Na sala havia apenas cinco alunos além dos três, dois garotos de cabelos castanhos sentados no fundo, conversando um com o outro, uma menina rechonchuda com duas marias-chiquinhas nos cabelos pretos, um menino magro e pálido folheando um livro de matemática e outra garota, de cabelos loiros e curtos, que batia a caneta contra a mesa em um tédio contagioso.

— Ok, acho que seremos só nós hoje — disse a professora, fechando o livro com delicadeza e ficando de pé.

***

Na hora do lanche, a cafeteria estava cheia de alunos. Troye, Misha e Sarah estavam em uma fila indiana, pegando o lanche. Algumas batatas fritas, um hambúrguer e um suco de caixinha.

Quando terminaram, caminharam até uma mesa no canto do amplo salão, como sempre.

— O que vocês vão fazer nesse natal? — perguntou Sarah, sentando-se de frente para os dois.

— O mesmo de sempre — respondeu Troye. — Nada.

— Meus pais vão viajar para o interior pra rever a família... Eu odeio meus primos.

— Eu estou agradecendo a Deus por não ter que visitar parentes, mas acho que alguns tios meus virão para um jantar.

— Meu pai vai ser mandado para uma conferência em outra filial da empresa logo dois dias antes do natal, se eu não for com ele, vou ter a casa toda pra mim por uns quatro dias.

— Ou vai ficar com sua avó — disse Misha.

— Vira essa boca pra lá.

***

A nevasca parecia ficar cada vez pior. Troye estava sentado na sua carteira, olhando para o lado de fora. A srta. Nasser, com seus longos cabelos loiros e uma saia até os joelhos, estava falando alguma coisa sobre genética, mas ele praticamente não escutava.

— Agora eu vou recolher os relatórios, coloquem sobre suas carteiras. — Ele só ouviu quando ela disse isso e ficou nervoso.

Olhou ao redor, todos estavam retirando anexos de papeis e colocando em cima da mesa. Misha olhou para o amigo sentindo um pouco de pena e medo.

A professora começou a caminhar e recolher os relatórios, fazendo uma cara de decepção quando chegou a vez de Troye.

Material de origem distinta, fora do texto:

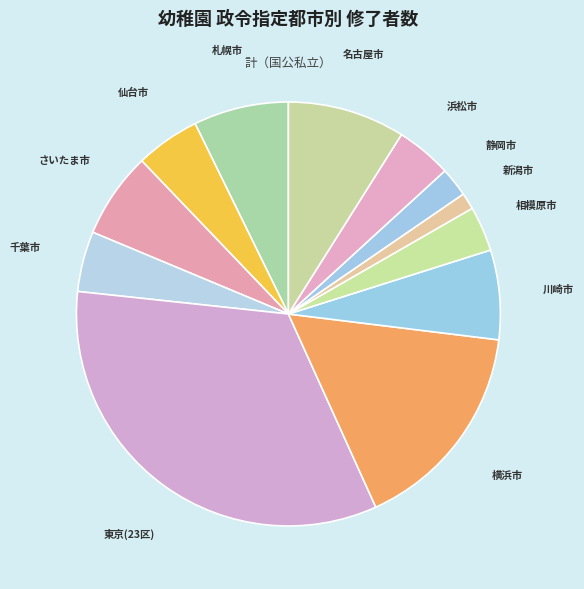

How many slices are in this pie chart?

12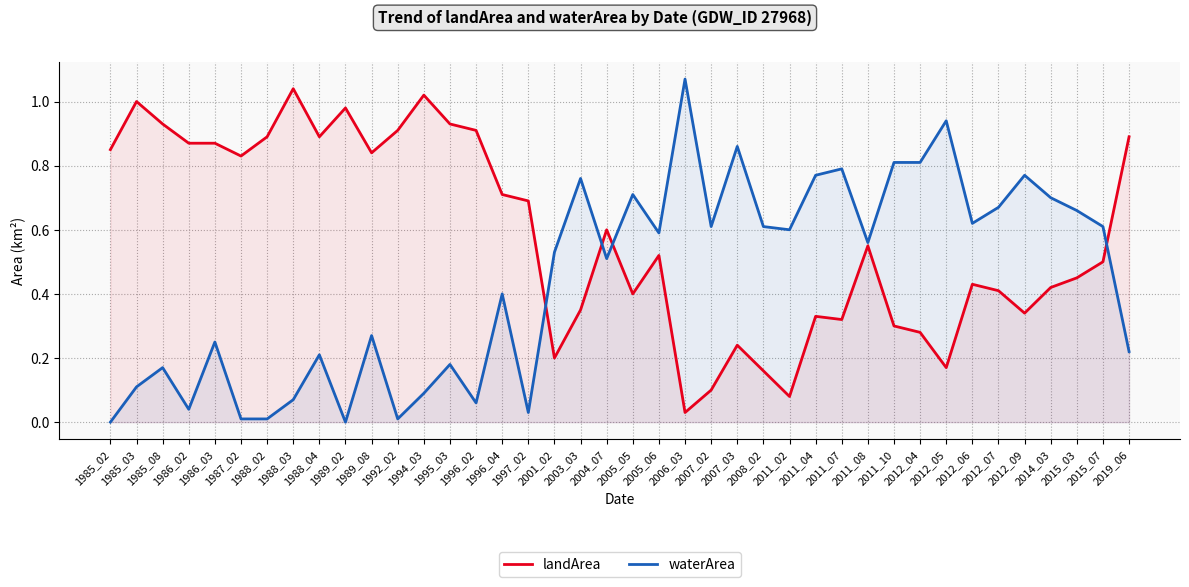

How many data points in waterArea are above 0?

38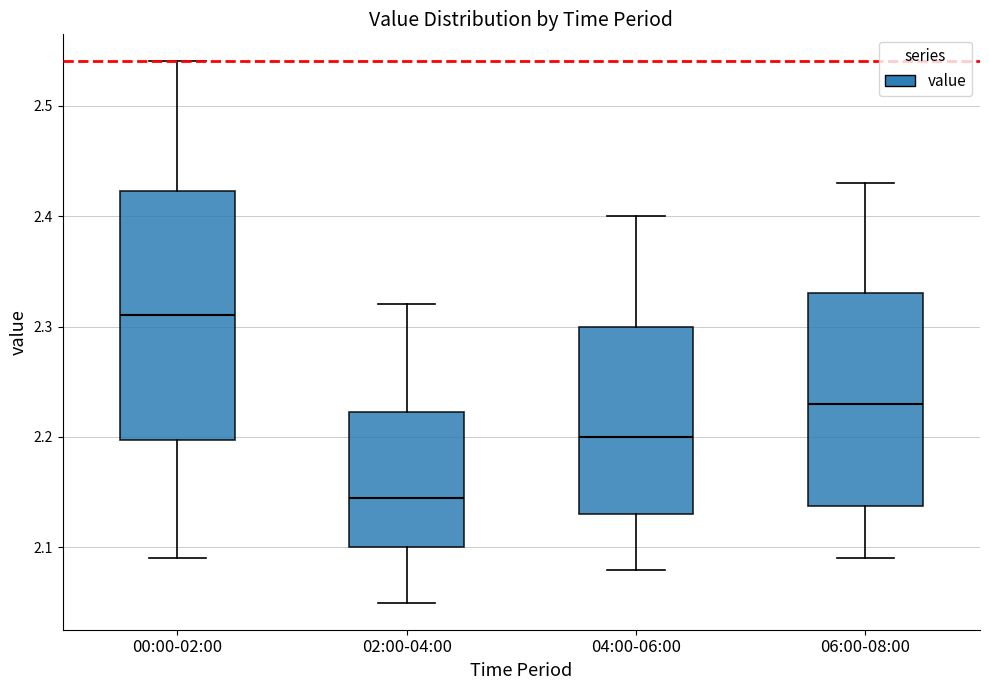

Reading left to right, read every box against the y-axis: the position of its median line, the range the box covers, and the ends of its whiskers. The values are not printed on the chart, so give them approximately, as read against the axis.

00:00-02:00: median 2.31, box 2.20 to 2.42, whiskers 2.09 to 2.54
02:00-04:00: median 2.15, box 2.10 to 2.22, whiskers 2.05 to 2.32
04:00-06:00: median 2.20, box 2.13 to 2.30, whiskers 2.08 to 2.40
06:00-08:00: median 2.23, box 2.14 to 2.33, whiskers 2.09 to 2.43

— De novo? — perguntou ela.

***

Troye caminhou por um corredor vazio até a última porta, em cujo vidro havia uma pequena placa de papel colocada com fita transparente. Detenção.

Ele abriu e entrou. As quatro pessoas que ali estavam olharam para ele imediatamente, surpresos com sua aparência. Ele não parecia o tipo de garoto que causava problemas, era pequeno, com cabelos castanhos meio ondulados, rosto de bebê e um óculos de grau.

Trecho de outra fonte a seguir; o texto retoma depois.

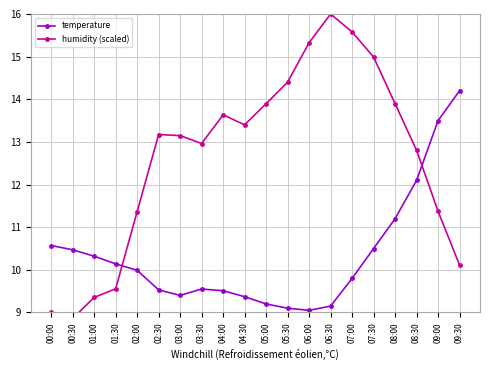

Where is the first local maximum for temperature?

03:30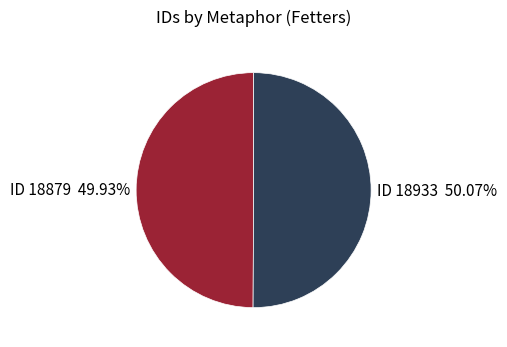

What is the ratio of the value at ID 18879 49.93% to the value at ID 18933 50.07%?

1.0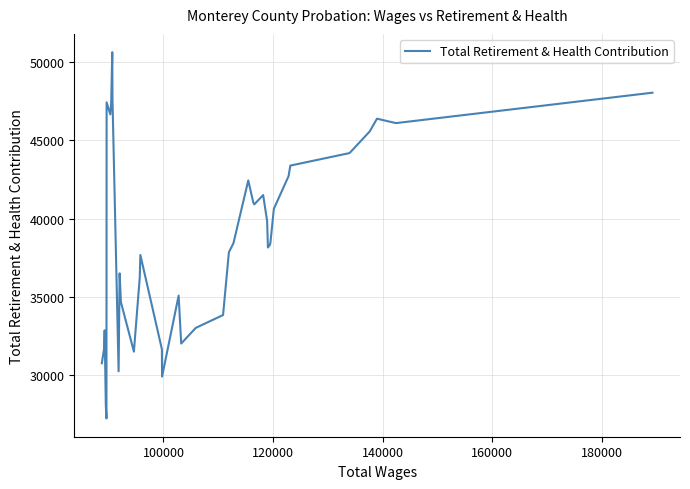

What is the minimum value shown in the chart?

27224.4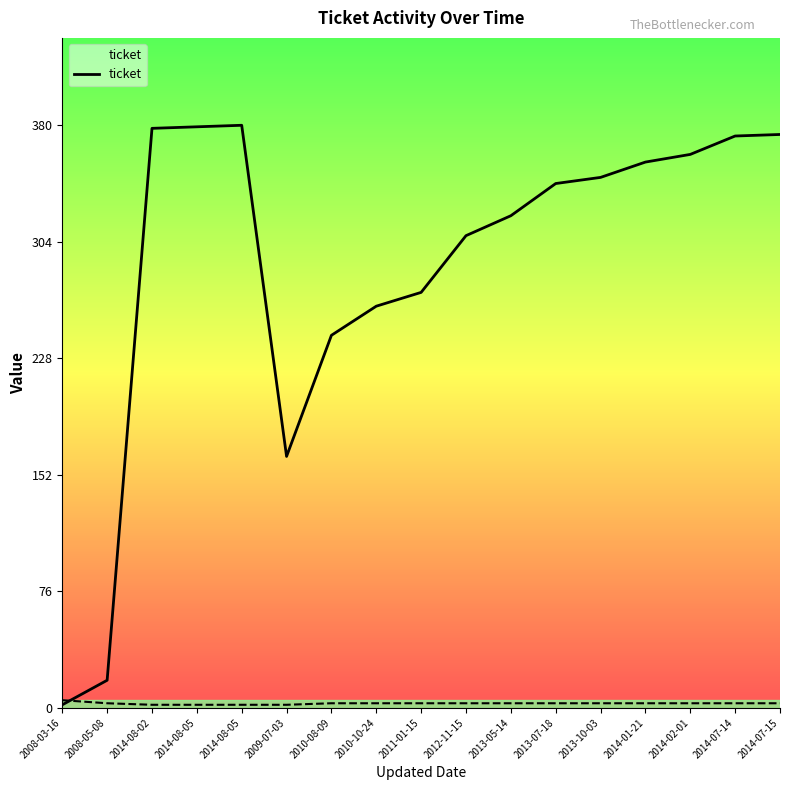

What is the change in value from 2010-08-09 to 2014-02-01?

+118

Tinha uma garota sentada no canto da sala, lendo um livro, ela tinha pele negra e cabelos não muito longos, decorados com uma tiara azul, que combinava com seu vestido simpático de mesma cor. A garota parecia envergonhada por estar ali. Ele já a tinha visto algumas vezes nos corredores, mas não sabia seu nome.

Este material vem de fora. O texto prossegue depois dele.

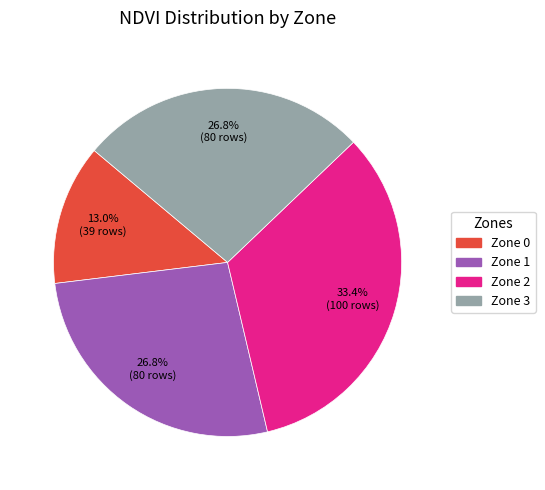

How many segments does this pie chart have?

4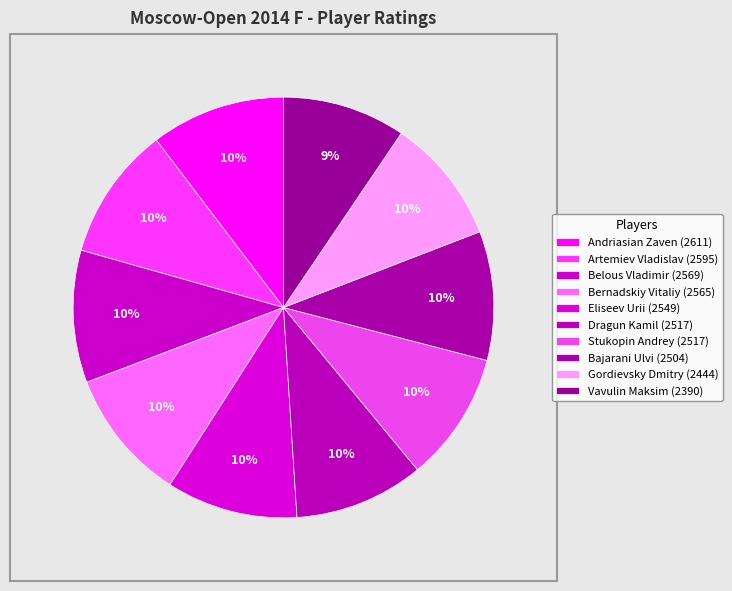

True or false: Dragun Kamil accounts for 10% of the total.

True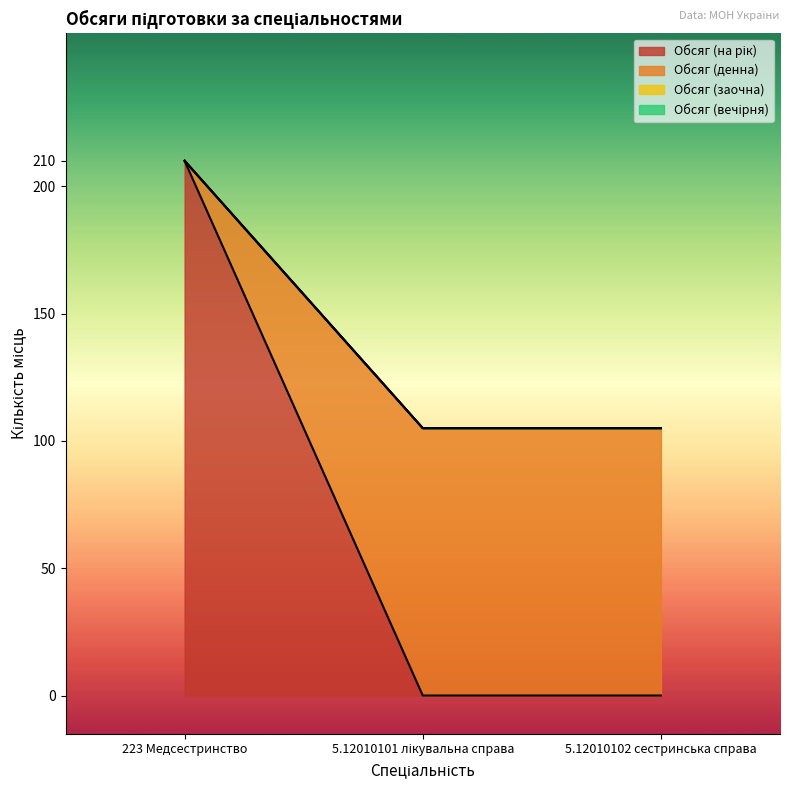

What is the label of the 3rd point from the left?

5.12010102 сестринська справа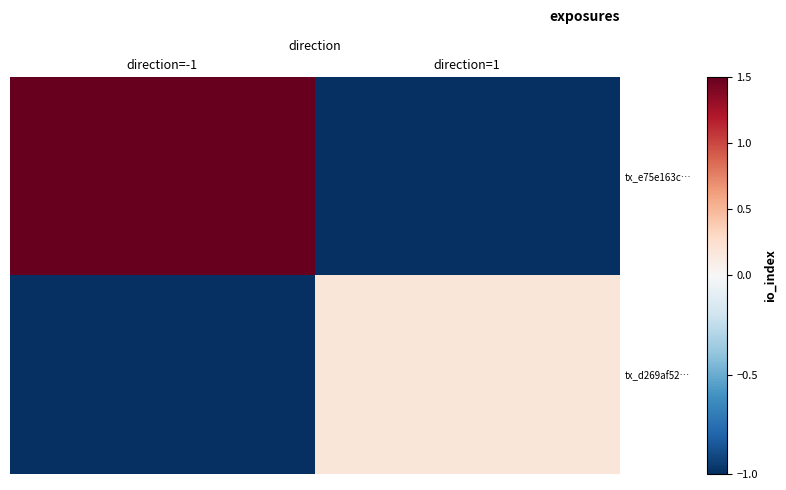

What is the sum of all tx_e75e163c… values?

0.5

Ela voltou sua atenção ao livro dando um sorriso tímido. No outro canto da sala estava um garoto loiro sentado com as pernas na cadeira da frente. Ele tinha fones nos ouvidos e segurava um walkman. Suas unhas estavam pintadas de preto, que também era a cor da sua roupa e maquiagem (Não tão pesada quanto a que ele usava diariamente). Troye sabia que seu nome era alguma coisa com H. Talvez Henry.

O garoto olhou para ele com uma cara feia e depois ignorou.

Troye caminhou e se sentou em uma carteira. Pouco mais à frente havia um casal. A garota tinha pele negra e longos cabelos cacheados e o olhava com curiosidade, mascando um chiclete. Ela vestia uma camiseta verde-limão com mangas compridas e uma calça aveludada de cor roxa, tão folgada na parte de baixo que parecia um vestido. Na sua testa havia um pequeno adesivo de estrela.

O garoto sentado de frente para ela era negro, um pouco rechonchudo, com cabelos extremamente curtos e maquiagem no rosto, sombra azul e um batom vermelho. Ele usava uma camiseta preta com uma calça de zebra e um cachecol verde-musgo ao redor do pescoço.

Os dois pareciam amigos, pois voltaram a conversar segundos depois.

Troye olhou para os lados e respirou fundo. O que diabos iria fazer ali?